*** Opening of SOURCE TEXT ***

7:54 am on Feb 20, 2005 (gmt 0)

10+ Year Member



Hi Guys,

My site gets indexed by G, but the short description in G's SERPs is always my site's navigation links. How can I force G to add a specific part of my site's content into this short description?

Thx,
Turbo

vkaryl

3:05 am on Feb 21, 2005 (gmt 0)

WebmasterWorld Senior Member 10+ Year Member



Hmm. I thought this was what the meta "description" accomplished?

rocknbil

5:34 pm on Feb 21, 2005 (gmt 0)

WebmasterWorld Senior Member 10+ Year Member



I am **definately** not a Google -master, but I have noticed the following descriptions (among others) in google results:

"This page requires frames, but your browser doesn't support them."

"An error ocurred while processing this directive"

*** Close of SOURCE TEXT ***
*** Opening of INFORMATION SHOWN ***

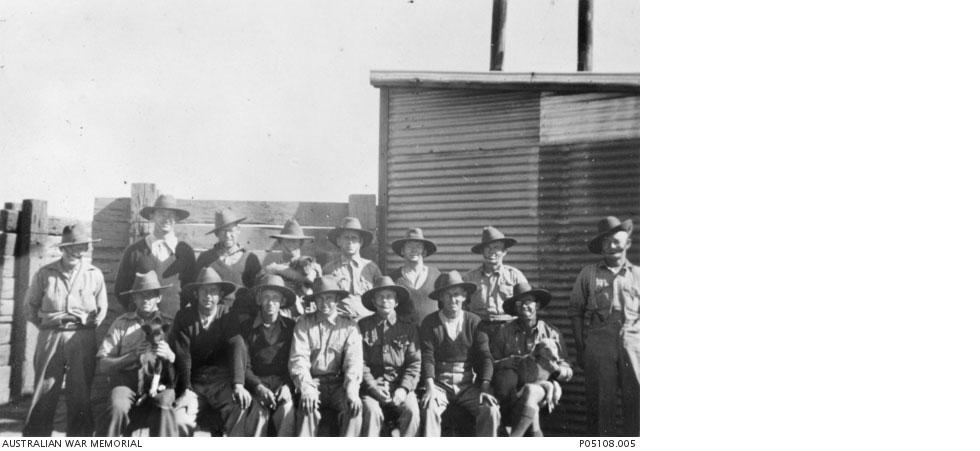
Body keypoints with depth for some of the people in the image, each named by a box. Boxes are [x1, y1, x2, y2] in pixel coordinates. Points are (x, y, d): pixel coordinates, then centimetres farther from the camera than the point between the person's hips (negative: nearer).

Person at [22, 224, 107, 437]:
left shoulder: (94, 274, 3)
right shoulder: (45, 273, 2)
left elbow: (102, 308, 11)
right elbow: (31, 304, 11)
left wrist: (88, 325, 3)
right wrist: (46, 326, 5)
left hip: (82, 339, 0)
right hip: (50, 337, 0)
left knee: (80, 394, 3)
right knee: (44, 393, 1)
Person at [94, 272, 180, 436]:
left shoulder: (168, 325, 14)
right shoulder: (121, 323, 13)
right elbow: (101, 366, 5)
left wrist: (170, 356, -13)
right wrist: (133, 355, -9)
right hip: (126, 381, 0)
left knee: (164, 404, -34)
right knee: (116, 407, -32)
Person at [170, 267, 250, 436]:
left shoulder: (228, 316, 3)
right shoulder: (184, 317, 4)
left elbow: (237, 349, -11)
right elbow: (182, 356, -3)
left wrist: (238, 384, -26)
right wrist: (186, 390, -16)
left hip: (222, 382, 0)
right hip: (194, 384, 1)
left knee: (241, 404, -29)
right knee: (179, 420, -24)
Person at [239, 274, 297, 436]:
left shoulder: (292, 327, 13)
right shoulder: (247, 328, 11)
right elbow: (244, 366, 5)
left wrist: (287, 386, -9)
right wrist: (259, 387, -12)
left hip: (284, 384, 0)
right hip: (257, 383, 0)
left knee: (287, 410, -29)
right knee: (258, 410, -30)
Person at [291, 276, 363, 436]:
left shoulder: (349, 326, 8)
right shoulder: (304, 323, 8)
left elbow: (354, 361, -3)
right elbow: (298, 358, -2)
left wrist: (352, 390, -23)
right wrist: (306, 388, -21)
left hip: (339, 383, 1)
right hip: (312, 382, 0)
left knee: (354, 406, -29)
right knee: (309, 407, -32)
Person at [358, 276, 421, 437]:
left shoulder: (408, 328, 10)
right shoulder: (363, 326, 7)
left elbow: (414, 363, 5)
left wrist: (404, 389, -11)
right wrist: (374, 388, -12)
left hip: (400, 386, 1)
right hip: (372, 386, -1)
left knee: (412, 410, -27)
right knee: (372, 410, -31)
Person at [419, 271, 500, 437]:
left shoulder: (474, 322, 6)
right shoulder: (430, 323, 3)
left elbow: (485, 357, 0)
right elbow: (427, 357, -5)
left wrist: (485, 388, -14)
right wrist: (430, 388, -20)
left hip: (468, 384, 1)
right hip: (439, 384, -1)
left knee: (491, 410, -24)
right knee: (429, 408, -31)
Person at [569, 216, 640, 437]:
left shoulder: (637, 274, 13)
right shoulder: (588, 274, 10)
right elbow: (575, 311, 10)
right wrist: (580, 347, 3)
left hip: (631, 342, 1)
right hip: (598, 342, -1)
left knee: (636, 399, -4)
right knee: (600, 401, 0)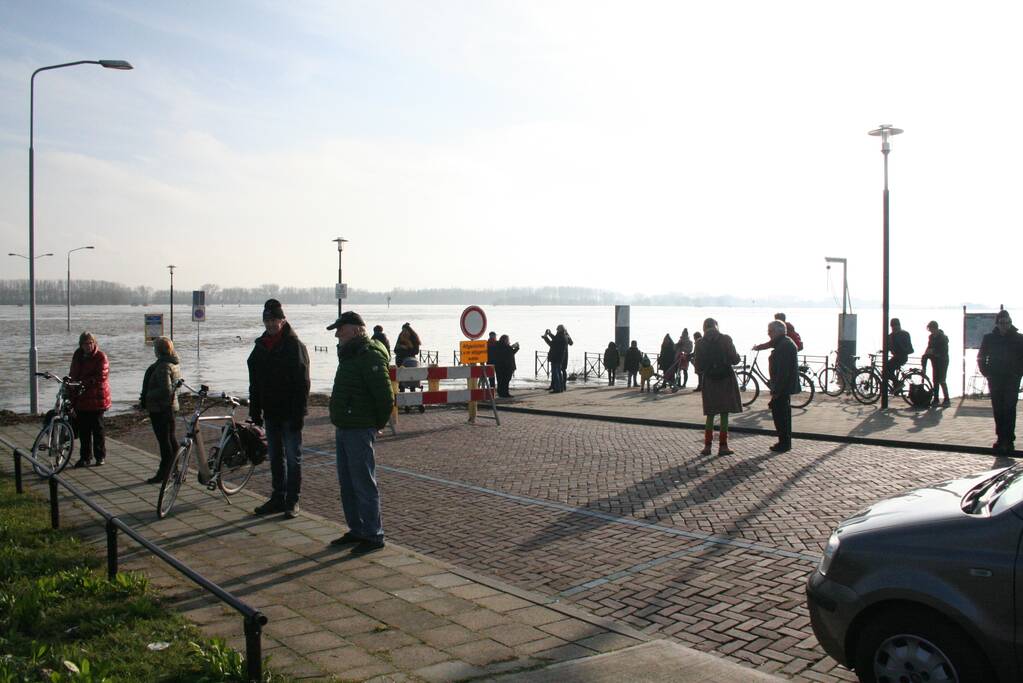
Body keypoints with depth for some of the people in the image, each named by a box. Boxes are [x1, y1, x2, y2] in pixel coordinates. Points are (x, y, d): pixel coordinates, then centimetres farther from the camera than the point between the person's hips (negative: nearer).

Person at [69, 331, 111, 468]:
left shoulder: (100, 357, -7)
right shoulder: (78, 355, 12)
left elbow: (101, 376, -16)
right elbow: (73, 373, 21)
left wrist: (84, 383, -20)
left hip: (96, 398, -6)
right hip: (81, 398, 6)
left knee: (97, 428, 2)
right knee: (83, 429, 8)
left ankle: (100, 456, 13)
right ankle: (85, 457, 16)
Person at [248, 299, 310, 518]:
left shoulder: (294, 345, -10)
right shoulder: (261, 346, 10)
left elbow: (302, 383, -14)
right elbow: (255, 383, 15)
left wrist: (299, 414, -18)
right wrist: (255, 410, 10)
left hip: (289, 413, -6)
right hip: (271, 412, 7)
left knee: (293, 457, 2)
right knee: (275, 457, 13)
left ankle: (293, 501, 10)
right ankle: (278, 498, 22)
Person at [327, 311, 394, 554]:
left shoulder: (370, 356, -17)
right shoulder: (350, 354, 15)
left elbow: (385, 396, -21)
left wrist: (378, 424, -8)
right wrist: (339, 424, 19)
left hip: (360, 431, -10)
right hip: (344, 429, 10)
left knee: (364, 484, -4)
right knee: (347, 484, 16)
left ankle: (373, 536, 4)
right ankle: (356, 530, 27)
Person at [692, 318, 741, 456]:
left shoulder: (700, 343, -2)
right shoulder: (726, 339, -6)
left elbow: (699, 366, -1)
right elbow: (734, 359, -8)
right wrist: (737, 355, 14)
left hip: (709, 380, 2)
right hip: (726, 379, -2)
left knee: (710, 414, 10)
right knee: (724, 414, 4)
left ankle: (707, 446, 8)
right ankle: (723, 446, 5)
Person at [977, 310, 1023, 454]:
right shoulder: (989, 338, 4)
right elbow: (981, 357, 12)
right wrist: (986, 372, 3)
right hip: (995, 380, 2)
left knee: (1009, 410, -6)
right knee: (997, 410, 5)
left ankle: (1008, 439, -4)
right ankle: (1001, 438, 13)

*** Close of INFORMATION SHOWN ***
*** Opening of INFORMATION SHOWN ***

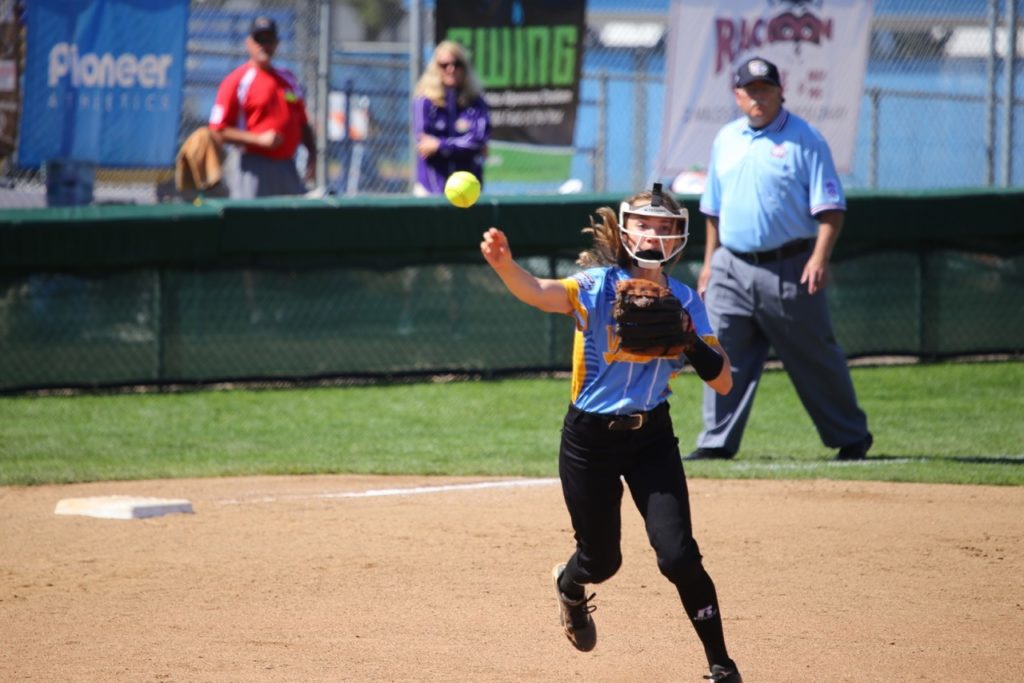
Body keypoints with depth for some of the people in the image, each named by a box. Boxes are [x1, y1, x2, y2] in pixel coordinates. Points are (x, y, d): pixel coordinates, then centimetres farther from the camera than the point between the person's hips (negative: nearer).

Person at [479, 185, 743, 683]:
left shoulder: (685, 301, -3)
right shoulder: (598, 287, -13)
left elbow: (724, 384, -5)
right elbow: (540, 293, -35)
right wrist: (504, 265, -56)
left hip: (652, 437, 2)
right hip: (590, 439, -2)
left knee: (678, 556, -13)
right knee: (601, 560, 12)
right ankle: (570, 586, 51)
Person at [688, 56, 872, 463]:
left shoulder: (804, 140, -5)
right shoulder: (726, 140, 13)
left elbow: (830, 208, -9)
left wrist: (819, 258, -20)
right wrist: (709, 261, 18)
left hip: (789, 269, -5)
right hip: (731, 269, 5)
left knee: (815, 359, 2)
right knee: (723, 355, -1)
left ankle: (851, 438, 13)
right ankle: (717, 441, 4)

*** Close of INFORMATION SHOWN ***

* REQUIRED WORK
1. Reproduce the passage of the forum thread about Google search result descriptions, starting with "7:54 am on Feb" and going on through "this short description?".
2. Continue the forum thread about Google search result descriptions from the point where it stops.

* YOUR RESPONSES
1.
7:54 am on Feb 20, 2005 (gmt 0)

10+ Year Member



Hi Guys,

My site gets indexed by G, but the short description in G's SERPs is always my site's navigation links. How can I force G to add a specific part of my site's content into this short description?

2.
another is a seemingly senseless list of words obviously gleaned from links

About contact products home

The first is an unwitting developer that apparently likes frames but doesn't know to use the noframes tag, and the second is a server side include that is broken. Not sure how the last is snarfed. :-D All come from the content of the page and not the meta tags.

I am also not sure if these only appear because the author is **NOT** using meta tags in the document.

I bring up this point because I also wonder precisely which situations cause Google to digest the meta tags. **

So, taking my obvious ignorance into account, I am going to suggest placing the description you wish to be in google at the topmost portion of the textual content of the page, as close as possible to immediately after the body tag and the first H tag. It doesn't have to be visually at the top - but needs to be as close to "first" in the document structure as possible.

**I'm trying to make it a habit to read at least two threads a day from the Google forum . . . .so I'm getting there . . . :-) )

SEOMike

6:41 pm on Feb 21, 2005 (gmt 0)

WebmasterWorld Senior Member 10+ Year Member



The answer to fixing this is using the Description tag that other people have talked about. Keep it kind of short as Google will only display so many words. You can do some counting to find out the ballpark number.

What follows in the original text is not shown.